■ Reading text
========================================
Rebecca Williams, a mother of two young boys from Bangor in Wales whose husband has terminal bowel cancer, also contacted the Guardian to describe her shock at realising she could be hit by the changes.

She discovered the policy shift as a result of a tweet describing how angry Rio Ferdinand, who lost his wife and mother of his three children to breast cancer, was about it.

“The government reform tells me we will be OK after 18 months when the allowance will be stopped completely and we will have to ‘get on with life’. Eighteen months is such a short time. Being worried and stressed about finances on top of dealing with such devastating loss is cruel and unfair,” she said.

Both families stressed that their loved ones had paid into the system for decades through national insurance.

The shadow welfare secretary, Debbie Abrahams, said the cuts were a “new low for this Tory government”, urging the prime minister to scrap them if she wants to help the just about managing.

The government said the new benefit was tax-free and simpler, claiming the system needed to be modernised to take into account the fact that many more women work. Not all families will lose as a result of the changes, with some being compensated through other benefits, but charities estimate that 75% will be worse off in cash terms with more than 90% receiving support for a shorter period of time.

The number of children affected from Thursday will depend on how many families decide to forgo having a third or additional child after deciding that tax credit restrictions make an extra family member unaffordable. The study says it is difficult to know how many potential parents are aware of the changes and are thus able to make an informed decision.

Ministers have argued a two-child limit will act as a “behaviour change” incentive to persuade poorer families to have fewer children, although the government’s own impact assessment says there is no evidence to suggest this is likely. They claim the policy will “enhance the life chances of children” because it will ensure that parents “make choices based on their circumstances rather than on taxpayer subsidies”.

But the Child Poverty Action Group charity (CPAG), whose own estimates predict the policy will put an extra 200,000 children into poverty by 2020, said it would damage children’s life chances.

Alison Garnham, CPAG’s chief executive, said: “This is a particularly pernicious cut because it suggests some children matter more than others. It’s also illogical because no parent has a crystal ball. Families that can comfortably support a third child today could struggle tomorrow and have to claim universal credit because, sadly, health, jobs and relationships can fail.”
========================================
■ Recorded data
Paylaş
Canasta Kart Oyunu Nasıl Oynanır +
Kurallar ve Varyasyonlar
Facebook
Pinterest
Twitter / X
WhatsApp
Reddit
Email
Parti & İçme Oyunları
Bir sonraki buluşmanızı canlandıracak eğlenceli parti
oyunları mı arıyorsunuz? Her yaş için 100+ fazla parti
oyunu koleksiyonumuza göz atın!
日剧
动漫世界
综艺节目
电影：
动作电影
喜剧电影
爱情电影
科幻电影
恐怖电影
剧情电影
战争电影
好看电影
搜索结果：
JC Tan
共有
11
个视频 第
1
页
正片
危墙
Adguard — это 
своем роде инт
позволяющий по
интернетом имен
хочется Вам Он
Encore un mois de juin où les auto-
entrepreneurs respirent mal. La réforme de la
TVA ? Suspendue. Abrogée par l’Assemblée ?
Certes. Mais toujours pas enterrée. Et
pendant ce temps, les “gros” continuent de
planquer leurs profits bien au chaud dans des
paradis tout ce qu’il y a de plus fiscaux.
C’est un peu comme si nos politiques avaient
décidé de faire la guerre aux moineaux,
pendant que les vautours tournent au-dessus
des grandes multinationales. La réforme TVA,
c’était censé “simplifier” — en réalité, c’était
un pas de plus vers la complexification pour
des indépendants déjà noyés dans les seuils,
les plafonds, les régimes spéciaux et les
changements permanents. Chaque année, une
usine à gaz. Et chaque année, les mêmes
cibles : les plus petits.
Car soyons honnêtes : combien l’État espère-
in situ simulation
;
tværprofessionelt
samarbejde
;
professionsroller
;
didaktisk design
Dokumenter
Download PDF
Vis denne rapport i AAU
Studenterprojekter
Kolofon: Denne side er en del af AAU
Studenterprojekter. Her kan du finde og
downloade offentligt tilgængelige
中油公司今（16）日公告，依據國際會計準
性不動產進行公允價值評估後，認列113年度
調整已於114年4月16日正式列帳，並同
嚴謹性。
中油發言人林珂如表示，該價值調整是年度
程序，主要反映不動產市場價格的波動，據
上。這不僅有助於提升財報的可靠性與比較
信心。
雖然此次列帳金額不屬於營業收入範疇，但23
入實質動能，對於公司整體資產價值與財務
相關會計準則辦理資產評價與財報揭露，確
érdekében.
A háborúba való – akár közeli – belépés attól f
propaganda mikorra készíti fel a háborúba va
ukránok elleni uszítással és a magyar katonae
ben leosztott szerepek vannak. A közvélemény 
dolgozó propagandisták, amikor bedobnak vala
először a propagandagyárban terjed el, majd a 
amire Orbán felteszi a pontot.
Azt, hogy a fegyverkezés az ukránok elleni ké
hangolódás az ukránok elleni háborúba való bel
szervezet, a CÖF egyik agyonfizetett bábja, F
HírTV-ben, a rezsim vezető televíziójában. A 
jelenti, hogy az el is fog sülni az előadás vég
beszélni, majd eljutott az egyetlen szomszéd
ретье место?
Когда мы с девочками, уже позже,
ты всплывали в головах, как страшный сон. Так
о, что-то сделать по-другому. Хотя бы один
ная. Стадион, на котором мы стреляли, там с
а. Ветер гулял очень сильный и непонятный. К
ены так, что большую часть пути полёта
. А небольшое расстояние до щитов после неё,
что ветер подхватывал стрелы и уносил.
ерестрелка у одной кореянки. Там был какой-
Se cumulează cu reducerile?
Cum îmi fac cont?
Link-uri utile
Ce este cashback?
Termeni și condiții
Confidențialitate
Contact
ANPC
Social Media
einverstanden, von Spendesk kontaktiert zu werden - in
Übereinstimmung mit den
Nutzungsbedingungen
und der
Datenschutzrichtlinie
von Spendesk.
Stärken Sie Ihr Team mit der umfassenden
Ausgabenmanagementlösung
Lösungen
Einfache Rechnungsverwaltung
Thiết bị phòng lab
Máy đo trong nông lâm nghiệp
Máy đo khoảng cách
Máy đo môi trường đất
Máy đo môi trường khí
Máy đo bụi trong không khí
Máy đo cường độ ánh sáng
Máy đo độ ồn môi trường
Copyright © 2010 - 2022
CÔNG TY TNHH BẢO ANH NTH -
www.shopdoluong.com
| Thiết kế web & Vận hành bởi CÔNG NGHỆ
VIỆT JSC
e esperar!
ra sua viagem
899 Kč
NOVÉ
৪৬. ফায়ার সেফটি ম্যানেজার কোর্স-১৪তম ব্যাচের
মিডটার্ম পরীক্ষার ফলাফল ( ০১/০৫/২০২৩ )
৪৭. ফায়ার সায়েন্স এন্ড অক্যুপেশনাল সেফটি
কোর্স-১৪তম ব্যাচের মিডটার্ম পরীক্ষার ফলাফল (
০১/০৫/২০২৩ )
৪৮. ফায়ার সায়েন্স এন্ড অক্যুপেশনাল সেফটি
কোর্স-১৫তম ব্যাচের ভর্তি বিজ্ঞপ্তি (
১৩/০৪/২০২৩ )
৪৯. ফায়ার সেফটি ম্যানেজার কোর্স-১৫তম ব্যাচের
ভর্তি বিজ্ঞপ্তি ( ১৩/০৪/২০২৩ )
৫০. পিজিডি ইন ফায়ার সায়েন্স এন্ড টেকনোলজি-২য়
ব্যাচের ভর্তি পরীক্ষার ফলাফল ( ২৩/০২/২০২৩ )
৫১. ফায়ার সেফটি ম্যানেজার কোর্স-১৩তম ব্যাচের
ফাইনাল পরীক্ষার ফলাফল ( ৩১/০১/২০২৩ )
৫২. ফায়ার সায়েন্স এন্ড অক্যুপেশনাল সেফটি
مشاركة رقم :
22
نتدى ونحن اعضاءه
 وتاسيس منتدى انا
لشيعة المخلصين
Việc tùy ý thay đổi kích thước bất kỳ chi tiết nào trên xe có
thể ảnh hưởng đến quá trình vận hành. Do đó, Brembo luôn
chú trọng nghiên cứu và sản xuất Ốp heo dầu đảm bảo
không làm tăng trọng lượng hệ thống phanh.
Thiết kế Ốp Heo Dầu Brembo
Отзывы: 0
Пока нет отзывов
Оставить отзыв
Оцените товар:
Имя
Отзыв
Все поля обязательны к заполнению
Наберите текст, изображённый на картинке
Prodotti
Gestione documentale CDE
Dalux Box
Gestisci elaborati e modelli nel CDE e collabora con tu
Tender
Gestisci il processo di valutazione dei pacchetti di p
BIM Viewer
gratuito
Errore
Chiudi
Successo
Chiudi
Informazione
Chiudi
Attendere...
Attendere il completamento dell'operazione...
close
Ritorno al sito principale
========================================
■ Activity A
Reproduce the part of the article on benefit cuts that begins at the words "The shadow welfare" and stops after "period of time.".
■ Activity B
Summarize the article on benefit cuts in two sentences.
■ Activity C
Write what comes next in the article on benefit cuts, continuing from its last sentence.

■ Exercise answer A
The shadow welfare secretary, Debbie Abrahams, said the cuts were a “new low for this Tory government”, urging the prime minister to scrap them if she wants to help the just about managing.

The government said the new benefit was tax-free and simpler, claiming the system needed to be modernised to take into account the fact that many more women work. Not all families will lose as a result of the changes, with some being compensated through other benefits, but charities estimate that 75% will be worse off in cash terms with more than 90% receiving support for a shorter period of time.

■ Exercise answer B
Rebecca Williams, whose husband has terminal bowel cancer, called it cruel and unfair that the allowance will stop completely after 18 months. The government says the new benefit is simpler and tax-free and argues that a two-child limit will persuade poorer families to have fewer children, but charities estimate that 75% of affected families will be worse off, and the Child Poverty Action Group predicts the limit will put an extra 200,000 children into poverty by 2020.

■ Exercise answer C
There are four circumstances in which families can claim tax credits for a third or subsequent child: instances of multiple births after the first child; children formally looked after by relatives under “kinship caring” arrangements; adopted children; and children born as a result of rape. There are increasing fears that officials will not be able to guarantee the privacy of women who are forced to apply for an exemption after giving birth to a third child from what the government calls “non-consensual conception”.

Ministers have also faced objections from faith groups who believe the policy will discriminate against parents who have conscientious or religious objections to birth control.

The Money Advice Trust estimates the cost of providing for a child under 16 is around £2,448. Without tax credits, low income families with three or more children will have to rely on £711 a year from child benefit to support the youngest child, leaving them with a £1,700 shortfall.

Scottish National party MP Alison Thewliss, who has led a campaign against the rape clause, said: “When Theresa May stood on the steps of Downing Street last year, she said that her new government would strive to help the ‘just about managing’ in society. It appears that this was just empty rhetoric.

“Just about managing families don’t need warm words, they need action from the UK government to tackle low pay and child poverty. On Thursday, Theresa May will whip away vital child tax credit payments with a two-child policy that is tantamount to social engineering. The government say this is about cutting welfare, but the reality is that two-thirds of those affected are already in work.”